In vitro CSF-specific-survival-defective mutants exhibit an attenuation of virulence in a rabbit model of meningitis. CSF-sensitive mutants were each inoculated into the subarachnoid space of rabbits (n = 3) with 3.3 × 10⁸ cells/ml. CSF was removed from each rabbit via spinal taps at the indicated times, and serial dilutions were plated onto YPD medium and incubated at 30°C for 2 days for CFU quantification. CFU was used as a measure of the burden of infection.
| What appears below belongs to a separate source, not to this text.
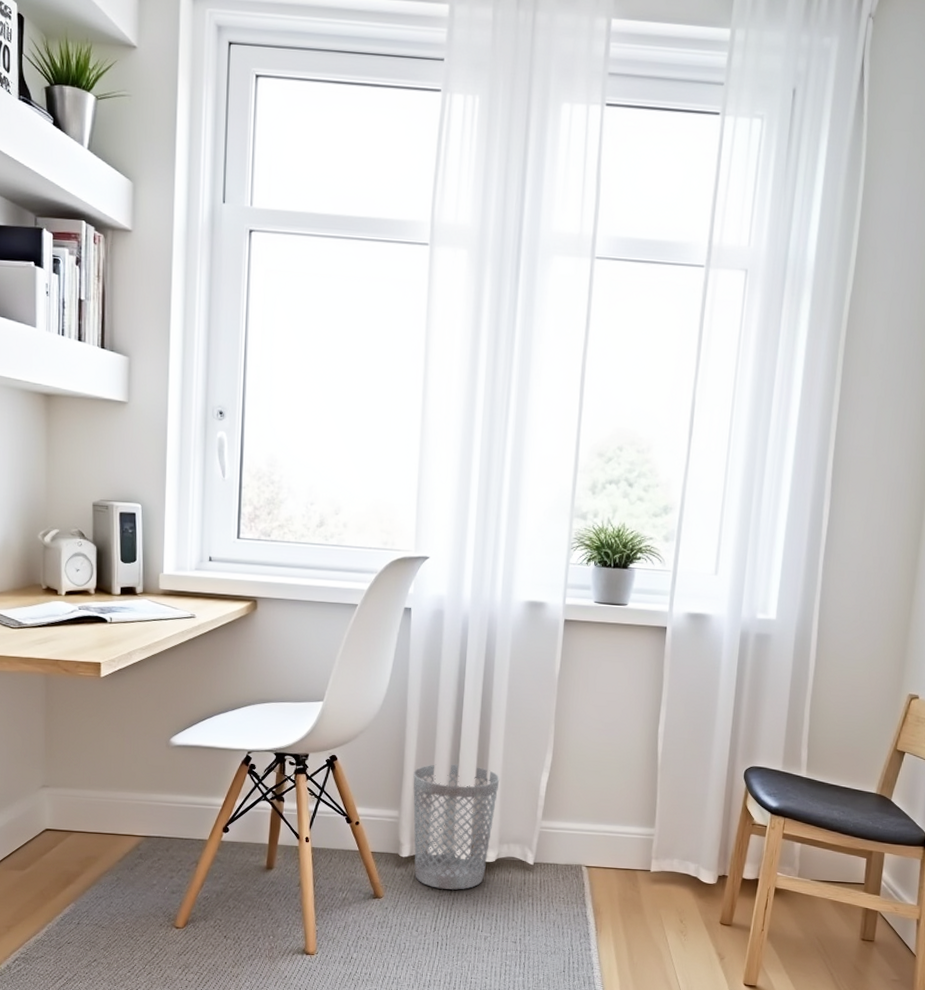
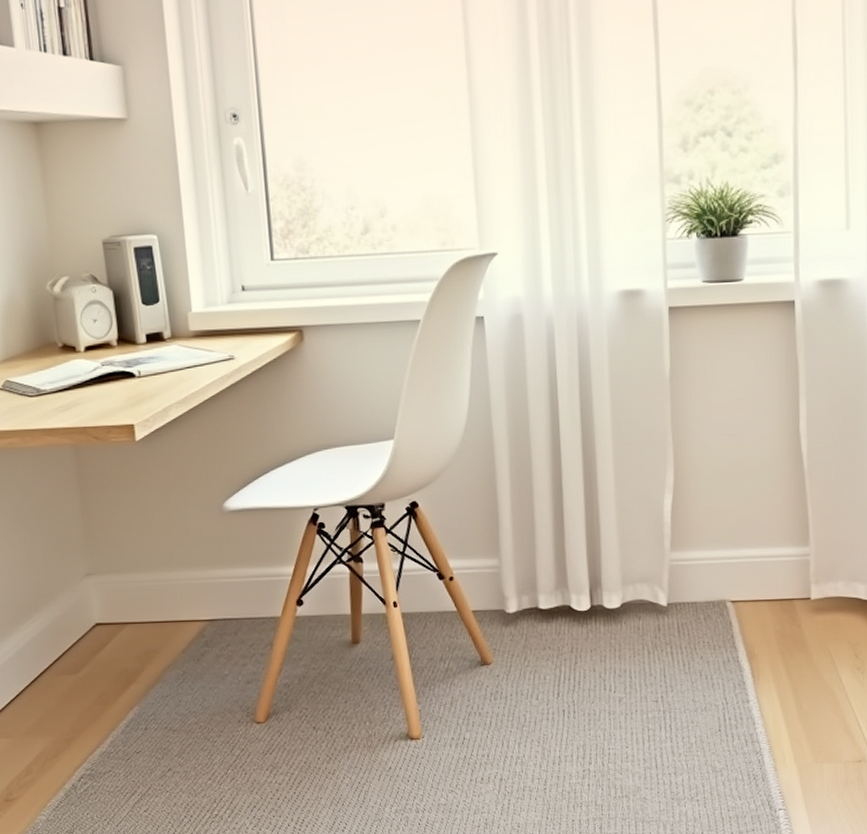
wastebasket: present [413,764,500,890] -> none [510,496,614,646]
Strains that exhibited growth defects in CSF in vitro also showed attenuated virulence in vivo. Note that no animals injected with H99 survived past 10 days of infection.

FIG. 9.

In vitro, the CSF-defective ena1Δ mutant shows severe virulence attenuation in a rabbit model of meningitis, and its reconstituted strain recovers full virulence. The ena1Δ mutant was reconstituted via a 2-step biolistic transformation with the original gene and a neo^R cassette. Strains were then grown to saturation and inoculated into CSF for 4 days at 37°C prior to being plated on YPD medium for CFU quantification. The ena1Δ mutant shows significant attenuation of infection in a rabbit model of meningitis. The ena1Δ::ENA1 mutant recovers the virulence phenotype. All rabbits infected with the reconstituted strain died on day 7 (n = 3).